🤖 AI Summary
Existing code language models rely on standard next-token prediction (NTP) for Fill-in-the-Middle (FIM) tasks, limiting their ability to model long-range left-right context alignment and resulting in weak intermediate infilling planning. This work introduces a novel *prospective FIM* paradigm, where horizon-length prediction—the number of tokens to be generated—is formulated as an explicit planning objective. This enables models to autonomously identify infilling boundaries without rule-based post-processing or strong data assumptions. Our method operates within a token-level autoregressive framework, jointly optimizing NTP and horizon-length prediction in a multi-task learning setup, and is fully compatible with mainstream architectures. Evaluated on file-level and repository-level FIM benchmarks, our approach achieves up to 24% relative improvement, significantly enhancing open-domain code reasoning and generalizable infilling capabilities. Training overhead is negligible, and inference incurs zero computational cost.
📝 Abstract
Fill-in-the-Middle (FIM) has become integral to code language models, enabling generation of missing code given both left and right contexts. However, the current FIM training paradigm, which reorders original training sequences and then performs regular next-token prediction (NTP), often leads to models struggling to generate content that aligns smoothly with the surrounding context. Crucially, while existing works rely on rule-based post-processing to circumvent this weakness, such methods are not practically usable in open-domain code completion tasks as they depend on restrictive, dataset-specific assumptions (e.g., generating the same number of lines as in the ground truth). Moreover, model performance on FIM tasks deteriorates significantly without these unrealistic assumptions. We hypothesize that NTP alone is insufficient for models to learn effective planning conditioned on the distant right context, a critical factor for successful code infilling. To overcome this, we propose Horizon-Length Prediction (HLP), a novel training objective that teaches models to predict the number of remaining middle tokens (i.e., horizon length) at each step. HLP advances FIM with lookahead planning, enabling models to inherently learn infilling boundaries for arbitrary left and right contexts without relying on dataset-specific post-processing.

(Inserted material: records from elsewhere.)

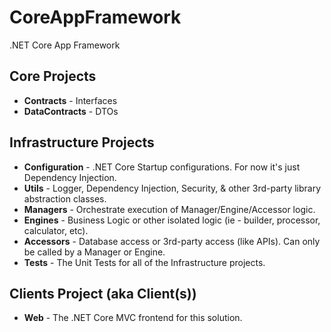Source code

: # CoreAppFramework
.NET Core App Framework

## Core Projects
* **Contracts** - Interfaces
* **DataContracts** - DTOs

## Infrastructure Projects
* **Configuration** - .NET Core Startup configurations. For now it's just Dependency Injection.
* **Utils** - Logger, Dependency Injection, Security, & other 3rd-party library abstraction classes.
* **Managers** - Orchestrate execution of Manager/Engine/Accessor logic.
* **Engines** - Business Logic or other isolated logic (ie - builder, processor, calculator, etc).
* **Accessors** - Database access or 3rd-party access (like APIs).  Can only be called by a Manager or Engine.
* **Tests** - The Unit Tests for all of the Infrastructure projects.

## Clients Project (aka Client(s))
* **Web** - The .NET Core MVC frontend for this solution.
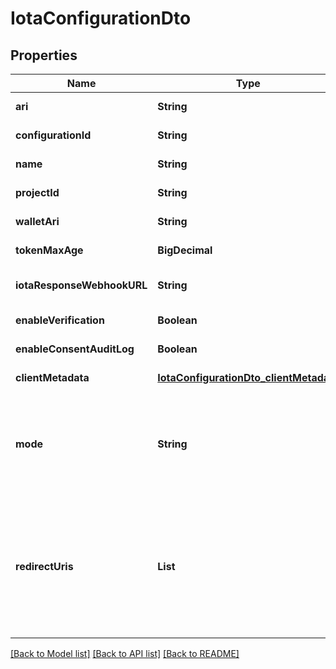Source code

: # IotaConfigurationDto

## Properties

| Name                       | Type                                                                              | Description                                                                                                                                                                         | Notes                             |
| -------------------------- | --------------------------------------------------------------------------------- | ----------------------------------------------------------------------------------------------------------------------------------------------------------------------------------- | --------------------------------- |
| **ari**                    | **String**                                                                        | The ARI of the config                                                                                                                                                               | [default to null]                 |
| **configurationId**        | **String**                                                                        |                                                                                                                                                                                     | [default to null]                 |
| **name**                   | **String**                                                                        | The name of the config                                                                                                                                                              | [default to null]                 |
| **projectId**              | **String**                                                                        |                                                                                                                                                                                     | [default to null]                 |
| **walletAri**              | **String**                                                                        | The wallet Ari that will be used to sign                                                                                                                                            | [default to null]                 |
| **tokenMaxAge**            | **BigDecimal**                                                                    | token time to live in seconds                                                                                                                                                       | [default to null]                 |
| **iotaResponseWebhookURL** | **String**                                                                        | webhook to call when data is ready                                                                                                                                                  | [optional] [default to null]      |
| **enableVerification**     | **Boolean**                                                                       |                                                                                                                                                                                     | [default to null]                 |
| **enableConsentAuditLog**  | **Boolean**                                                                       |                                                                                                                                                                                     | [default to null]                 |
| **clientMetadata**         | [**IotaConfigurationDto_clientMetadata**](IotaConfigurationDto_clientMetadata.md) |                                                                                                                                                                                     | [default to null]                 |
| **mode**                   | **String**                                                                        | indicates whether the flow is a WebSocket flow or a Redirect flow. This value is used in Vault to determine how to process the data flow request.                                   | [optional] [default to websocket] |
| **redirectUris**           | **List**                                                                          | the URLs that the user will be redirected to after the request has been processed; should be provided by the developer of the client application.Required only if mode is Redirect. | [optional] [default to null]      |

[[Back to Model list]](../README.md#documentation-for-models) [[Back to API list]](../README.md#documentation-for-api-endpoints) [[Back to README]](../README.md)
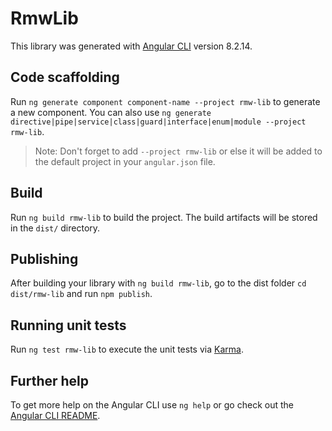 # RmwLib

This library was generated with [Angular CLI](https://github.com/angular/angular-cli) version 8.2.14.

## Code scaffolding

Run `ng generate component component-name --project rmw-lib` to generate a new component. You can also use `ng generate directive|pipe|service|class|guard|interface|enum|module --project rmw-lib`.
> Note: Don't forget to add `--project rmw-lib` or else it will be added to the default project in your `angular.json` file. 

## Build

Run `ng build rmw-lib` to build the project. The build artifacts will be stored in the `dist/` directory.

## Publishing

After building your library with `ng build rmw-lib`, go to the dist folder `cd dist/rmw-lib` and run `npm publish`.

## Running unit tests

Run `ng test rmw-lib` to execute the unit tests via [Karma](https://karma-runner.github.io).

## Further help

To get more help on the Angular CLI use `ng help` or go check out the [Angular CLI README](https://github.com/angular/angular-cli/blob/master/README.md).
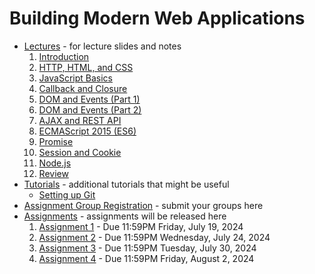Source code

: # Building Modern Web Applications

* [Lectures](./lectures) - for lecture slides and notes
    1. [Introduction](./lectures/lecture0.pdf)
    2. [HTTP, HTML, and CSS](./lectures/lecture1.pdf)
    3. [JavaScript Basics](./lectures/lecture2.pdf)
    4. [Callback and Closure](./lectures/lecture3.pdf)
    5. [DOM and Events (Part 1)](./lectures/)
    6. [DOM and Events (Part 2)](./lectures/)
    7. [AJAX and REST API](./lectures/)
    8. [ECMAScript 2015 (ES6)](./lectures/)
    9. [Promise](./lectures/)
    10. [Session and Cookie](./lectures/)
    11. [Node.js](./lectures/)
    12. [Review](./lectures/)
* [Tutorials](./tutorials) - additional tutorials that might be useful
    * [Setting up Git](./tutorials/git-setup.md)
* [Assignment Group Registration](https://forms.gle/89FST5ZZXqrcUZHfA) - submit your groups here
* [Assignments](./assignments) - assignments will be released here
    1. [Assignment 1](./assignments/assignment-1) - Due 11:59PM Friday, July 19, 2024
    2. [Assignment 2](./assignments/assignment-2) - Due 11:59PM Wednesday, July 24, 2024
    3. [Assignment 3](./assignments/) - Due 11:59PM Tuesday, July 30, 2024
    4. [Assignment 4](./assignments/) - Due 11:59PM Friday, August 2, 2024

Our evaluation across different models and sizes shows that HLP significantly improves FIM performance by up to 24% relatively on diverse benchmarks, across file-level and repository-level, and without resorting to unrealistic post-processing methods. Furthermore, the enhanced planning capability gained through HLP boosts model performance on code reasoning. Importantly, HLP only incurs negligible training overhead and no additional inference cost, ensuring its practicality for real-world scenarios.